Text zum Lesen –

Dank der wieder gestiegenen Staatseinnahmen aus dem inzwischen eher für „mechanisch“ gehaltenen Aufschwung konnte die Regierung vor einem Jahr, nach dem Scheitern der Tripartite-Verhandlungen, doch noch eine Fortsetzung der Indexmanipulation und den sozialen Frieden in bilateralen Verhandlungen erkaufen. Dass die Tripartite gestern zum zweiten Mal seit September überhaupt wieder tagte, rechnet die Regierung sich als Erfolg an. Aber der Preis dafür ist, dass der vollauf mit der Krise der Euro-Zone beschäftigte Premier dafür sorgte, dass die Tripartite einen Eiertanz veranstaltet, um keine Themen zu erörtern, die für Verstimmung sorgen könnten, etwa den Index.

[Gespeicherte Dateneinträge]
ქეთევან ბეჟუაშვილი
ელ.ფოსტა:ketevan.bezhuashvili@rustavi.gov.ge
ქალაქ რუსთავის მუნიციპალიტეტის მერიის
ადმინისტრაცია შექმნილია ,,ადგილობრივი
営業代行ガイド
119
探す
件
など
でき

* * *

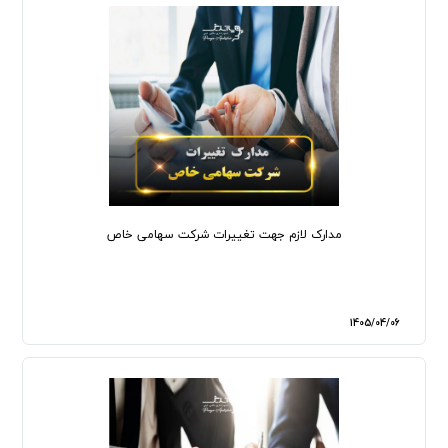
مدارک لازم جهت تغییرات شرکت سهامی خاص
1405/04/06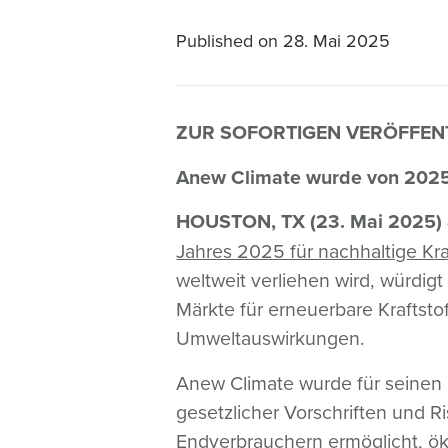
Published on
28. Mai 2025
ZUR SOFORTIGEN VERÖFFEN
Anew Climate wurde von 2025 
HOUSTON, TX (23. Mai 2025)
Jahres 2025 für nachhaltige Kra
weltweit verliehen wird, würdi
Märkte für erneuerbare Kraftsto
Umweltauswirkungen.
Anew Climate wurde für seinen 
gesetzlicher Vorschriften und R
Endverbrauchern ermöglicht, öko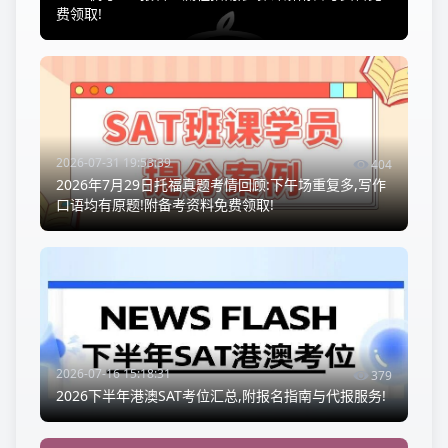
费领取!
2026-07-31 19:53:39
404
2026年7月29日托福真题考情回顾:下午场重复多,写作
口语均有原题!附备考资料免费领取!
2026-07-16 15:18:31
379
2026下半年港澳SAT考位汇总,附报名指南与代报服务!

Deine Aufgabe –
Beantworte diese Fragen zum Text über die Tripartite:
1. In welcher Art von Verhandlungen hat die Regierung die Fortsetzung der Indexmanipulation und den sozialen Frieden erkauft?
2. Zum wievielten Mal seit September hat die Tripartite gestern getagt?
3. Womit ist der Premier vollauf beschäftigt?
Die Zeilen brauchst du hier nicht.

Lösung –
1. In bilateralen Verhandlungen.
2. Zum zweiten Mal.
3. Mit der Krise der Euro-Zone.